First I would like to say that I hope this is the right place to ask this. Should it not be any Info on where I should post about this would be greatly appreciated. Thank you all in advance.
I am currently working on an IoT Project for my Bachelor’s thesis. The goal is to gather data from an existing machine and send it to an Azure cloud via AMQP. To do this I have set up an [IoT Hub](https://azure.microsoft.com/en-us/services/iot-hub/) and will be using the [Azure IoT Edge runntime](https://azure.microsoft.com/en-us/services/iot-edge/) to connect and send the Data.

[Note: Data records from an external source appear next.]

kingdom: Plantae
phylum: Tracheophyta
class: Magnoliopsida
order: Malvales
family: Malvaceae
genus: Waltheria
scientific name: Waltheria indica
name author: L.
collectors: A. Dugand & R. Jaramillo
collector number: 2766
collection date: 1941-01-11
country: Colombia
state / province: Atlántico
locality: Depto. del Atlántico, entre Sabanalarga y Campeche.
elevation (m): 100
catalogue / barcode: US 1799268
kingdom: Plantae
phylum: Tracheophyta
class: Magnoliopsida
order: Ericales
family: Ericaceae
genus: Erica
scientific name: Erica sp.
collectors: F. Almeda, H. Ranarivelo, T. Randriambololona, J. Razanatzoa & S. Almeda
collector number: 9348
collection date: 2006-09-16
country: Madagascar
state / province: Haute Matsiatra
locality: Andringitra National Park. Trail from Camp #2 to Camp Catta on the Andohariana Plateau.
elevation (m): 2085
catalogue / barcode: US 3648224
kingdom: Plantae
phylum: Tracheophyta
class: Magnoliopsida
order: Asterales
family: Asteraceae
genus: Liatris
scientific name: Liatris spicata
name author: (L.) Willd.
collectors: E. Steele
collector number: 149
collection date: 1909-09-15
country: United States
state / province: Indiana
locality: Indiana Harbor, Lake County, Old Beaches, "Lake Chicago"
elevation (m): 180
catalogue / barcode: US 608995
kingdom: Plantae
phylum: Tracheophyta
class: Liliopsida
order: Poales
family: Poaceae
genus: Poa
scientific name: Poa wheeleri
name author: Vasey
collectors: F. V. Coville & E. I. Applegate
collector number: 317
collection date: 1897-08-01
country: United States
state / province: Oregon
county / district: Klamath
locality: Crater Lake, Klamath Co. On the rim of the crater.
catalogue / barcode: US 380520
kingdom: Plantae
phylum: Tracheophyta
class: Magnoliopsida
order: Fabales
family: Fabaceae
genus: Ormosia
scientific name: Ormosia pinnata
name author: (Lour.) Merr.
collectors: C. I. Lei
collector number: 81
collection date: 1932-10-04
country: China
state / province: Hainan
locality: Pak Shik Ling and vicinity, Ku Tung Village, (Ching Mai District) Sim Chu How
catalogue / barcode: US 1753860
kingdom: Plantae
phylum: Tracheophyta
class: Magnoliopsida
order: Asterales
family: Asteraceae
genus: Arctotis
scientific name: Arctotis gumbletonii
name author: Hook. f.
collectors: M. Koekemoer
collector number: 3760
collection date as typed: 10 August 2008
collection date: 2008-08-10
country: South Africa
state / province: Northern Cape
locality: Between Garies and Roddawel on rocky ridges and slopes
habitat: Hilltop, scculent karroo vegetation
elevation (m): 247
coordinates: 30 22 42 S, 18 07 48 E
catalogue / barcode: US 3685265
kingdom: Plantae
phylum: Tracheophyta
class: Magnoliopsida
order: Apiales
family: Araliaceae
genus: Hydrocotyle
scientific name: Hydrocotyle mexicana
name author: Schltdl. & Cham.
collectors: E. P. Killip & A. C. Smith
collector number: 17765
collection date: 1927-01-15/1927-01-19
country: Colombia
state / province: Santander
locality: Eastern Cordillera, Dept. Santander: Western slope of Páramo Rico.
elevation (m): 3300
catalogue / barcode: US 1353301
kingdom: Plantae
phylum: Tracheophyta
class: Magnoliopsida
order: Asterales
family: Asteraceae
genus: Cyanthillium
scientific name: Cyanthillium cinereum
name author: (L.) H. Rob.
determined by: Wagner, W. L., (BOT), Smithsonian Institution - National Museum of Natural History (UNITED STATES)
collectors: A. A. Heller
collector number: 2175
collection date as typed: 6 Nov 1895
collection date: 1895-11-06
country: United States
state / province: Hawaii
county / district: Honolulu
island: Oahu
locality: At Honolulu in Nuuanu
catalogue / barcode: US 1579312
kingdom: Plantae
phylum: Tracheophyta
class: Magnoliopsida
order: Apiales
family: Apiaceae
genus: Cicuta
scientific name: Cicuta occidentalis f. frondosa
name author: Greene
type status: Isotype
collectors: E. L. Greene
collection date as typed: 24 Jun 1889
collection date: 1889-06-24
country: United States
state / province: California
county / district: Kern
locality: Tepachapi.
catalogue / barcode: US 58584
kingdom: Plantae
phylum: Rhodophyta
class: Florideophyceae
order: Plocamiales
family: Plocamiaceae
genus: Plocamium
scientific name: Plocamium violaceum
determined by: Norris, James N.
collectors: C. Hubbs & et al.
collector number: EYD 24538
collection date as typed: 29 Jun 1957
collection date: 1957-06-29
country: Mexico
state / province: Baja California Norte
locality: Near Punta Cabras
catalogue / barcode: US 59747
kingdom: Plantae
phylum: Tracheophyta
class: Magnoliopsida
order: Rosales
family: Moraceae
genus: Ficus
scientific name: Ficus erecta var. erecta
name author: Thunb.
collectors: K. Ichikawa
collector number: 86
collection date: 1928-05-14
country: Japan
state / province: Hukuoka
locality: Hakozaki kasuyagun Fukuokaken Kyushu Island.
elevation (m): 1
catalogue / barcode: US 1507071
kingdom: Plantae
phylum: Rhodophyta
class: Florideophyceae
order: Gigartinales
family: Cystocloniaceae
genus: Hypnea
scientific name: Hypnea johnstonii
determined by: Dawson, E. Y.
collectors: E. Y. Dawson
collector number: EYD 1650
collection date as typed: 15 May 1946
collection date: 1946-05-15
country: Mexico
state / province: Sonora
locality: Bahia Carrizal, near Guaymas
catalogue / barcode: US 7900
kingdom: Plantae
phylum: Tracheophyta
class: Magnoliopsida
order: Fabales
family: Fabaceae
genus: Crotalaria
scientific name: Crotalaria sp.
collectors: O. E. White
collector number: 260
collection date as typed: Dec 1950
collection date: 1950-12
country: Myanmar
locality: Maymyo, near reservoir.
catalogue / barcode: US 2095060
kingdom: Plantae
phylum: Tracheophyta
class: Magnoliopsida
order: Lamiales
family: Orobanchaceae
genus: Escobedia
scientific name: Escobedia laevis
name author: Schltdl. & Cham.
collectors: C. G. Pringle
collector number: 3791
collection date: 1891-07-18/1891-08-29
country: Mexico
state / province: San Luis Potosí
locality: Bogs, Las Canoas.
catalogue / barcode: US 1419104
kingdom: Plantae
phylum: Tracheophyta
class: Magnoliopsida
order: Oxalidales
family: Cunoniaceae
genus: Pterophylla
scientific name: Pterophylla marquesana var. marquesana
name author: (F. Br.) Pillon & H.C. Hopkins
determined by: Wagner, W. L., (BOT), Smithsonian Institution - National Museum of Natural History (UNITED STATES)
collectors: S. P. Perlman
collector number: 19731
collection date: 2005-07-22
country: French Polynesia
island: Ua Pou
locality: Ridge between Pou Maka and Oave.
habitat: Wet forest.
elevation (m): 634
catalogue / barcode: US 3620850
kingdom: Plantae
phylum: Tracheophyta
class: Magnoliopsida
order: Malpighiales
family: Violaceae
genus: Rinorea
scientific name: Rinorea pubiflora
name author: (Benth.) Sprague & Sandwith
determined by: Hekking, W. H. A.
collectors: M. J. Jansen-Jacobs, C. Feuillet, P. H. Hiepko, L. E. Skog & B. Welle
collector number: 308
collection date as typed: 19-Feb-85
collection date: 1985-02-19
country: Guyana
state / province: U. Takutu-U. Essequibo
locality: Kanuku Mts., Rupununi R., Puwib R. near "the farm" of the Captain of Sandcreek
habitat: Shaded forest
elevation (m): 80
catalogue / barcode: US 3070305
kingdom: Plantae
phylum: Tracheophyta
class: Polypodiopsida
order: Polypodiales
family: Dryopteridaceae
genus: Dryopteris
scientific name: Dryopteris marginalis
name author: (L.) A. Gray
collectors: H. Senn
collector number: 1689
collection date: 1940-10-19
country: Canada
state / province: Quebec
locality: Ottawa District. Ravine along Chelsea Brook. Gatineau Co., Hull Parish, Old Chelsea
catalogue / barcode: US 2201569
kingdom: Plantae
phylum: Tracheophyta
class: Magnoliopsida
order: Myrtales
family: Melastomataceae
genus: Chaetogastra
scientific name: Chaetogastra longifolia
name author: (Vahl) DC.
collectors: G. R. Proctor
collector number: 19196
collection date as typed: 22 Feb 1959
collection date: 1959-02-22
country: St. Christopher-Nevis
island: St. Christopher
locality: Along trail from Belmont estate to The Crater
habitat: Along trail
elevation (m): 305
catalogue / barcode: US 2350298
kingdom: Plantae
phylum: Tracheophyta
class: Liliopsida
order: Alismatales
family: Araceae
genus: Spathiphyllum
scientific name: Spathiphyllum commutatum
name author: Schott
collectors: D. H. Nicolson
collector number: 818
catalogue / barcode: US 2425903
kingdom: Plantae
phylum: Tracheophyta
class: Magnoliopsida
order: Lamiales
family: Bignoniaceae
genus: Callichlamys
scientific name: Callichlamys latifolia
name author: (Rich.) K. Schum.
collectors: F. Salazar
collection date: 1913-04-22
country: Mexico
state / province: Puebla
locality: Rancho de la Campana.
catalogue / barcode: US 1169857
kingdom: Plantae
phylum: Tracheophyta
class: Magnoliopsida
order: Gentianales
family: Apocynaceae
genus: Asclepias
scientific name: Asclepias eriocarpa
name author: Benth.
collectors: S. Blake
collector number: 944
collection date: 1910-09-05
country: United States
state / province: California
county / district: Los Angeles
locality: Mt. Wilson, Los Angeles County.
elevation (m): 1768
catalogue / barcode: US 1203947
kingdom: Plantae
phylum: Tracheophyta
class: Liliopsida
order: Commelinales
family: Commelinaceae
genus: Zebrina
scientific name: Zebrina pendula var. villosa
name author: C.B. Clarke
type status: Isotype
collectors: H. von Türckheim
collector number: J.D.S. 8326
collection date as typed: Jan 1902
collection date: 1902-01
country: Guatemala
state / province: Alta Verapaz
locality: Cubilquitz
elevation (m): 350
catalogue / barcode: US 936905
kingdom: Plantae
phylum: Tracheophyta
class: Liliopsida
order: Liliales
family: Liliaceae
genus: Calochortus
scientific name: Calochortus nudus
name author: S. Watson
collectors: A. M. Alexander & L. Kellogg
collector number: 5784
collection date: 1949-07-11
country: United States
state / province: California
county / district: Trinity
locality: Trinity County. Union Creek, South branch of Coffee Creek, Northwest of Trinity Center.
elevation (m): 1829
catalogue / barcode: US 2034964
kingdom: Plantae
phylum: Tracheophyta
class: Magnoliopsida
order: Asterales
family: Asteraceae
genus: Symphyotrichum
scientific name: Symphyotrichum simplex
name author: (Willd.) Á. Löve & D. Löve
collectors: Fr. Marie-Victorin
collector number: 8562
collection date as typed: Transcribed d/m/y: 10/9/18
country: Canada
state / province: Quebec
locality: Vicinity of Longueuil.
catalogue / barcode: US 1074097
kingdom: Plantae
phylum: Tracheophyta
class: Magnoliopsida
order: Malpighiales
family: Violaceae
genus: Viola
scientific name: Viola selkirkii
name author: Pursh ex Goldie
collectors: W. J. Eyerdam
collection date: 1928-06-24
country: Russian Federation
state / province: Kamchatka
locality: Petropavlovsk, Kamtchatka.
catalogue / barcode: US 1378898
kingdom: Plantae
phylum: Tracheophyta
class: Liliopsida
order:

For initial development, I have authenticated my devices to the cloud using symmetric keys generated by the IoT hub. Now I want to switch to something more secure. All my Devices come with a TPM 2.0 Module. It is possible to use this to [authenticate my devices via the Azure DPS Service](https://docs.microsoft.com/en-us/azure/iot-dps/quick-enroll-device-tpm?tabs=symmetrickey&pivots=programming-language-java). To do this I need the EK and the Registration ID of the TPM. I have already installed the [tpm2-library](https://tpm2-tools.readthedocs.io/en/stable/) and can interact with my TPM. I tried getting the EK using the command:
`tpm2_getekcertificate -o ECcert.bin`
as per [the documentation](https://tpm2-tools.readthedocs.io/en/stable/man/tpm2_getekcertificate.1/) of the tpm2-tools. The response is
`tpm2_getekcertificate: command not found`
1. I am using the command wrong
2. I am using the wrong command
3. There is no EK yet as I have not taken ownership of the TPM and therefore none was created. In this case, I would need to create an EK but I don’t know how to do that.
Any help would be greatly appreciated.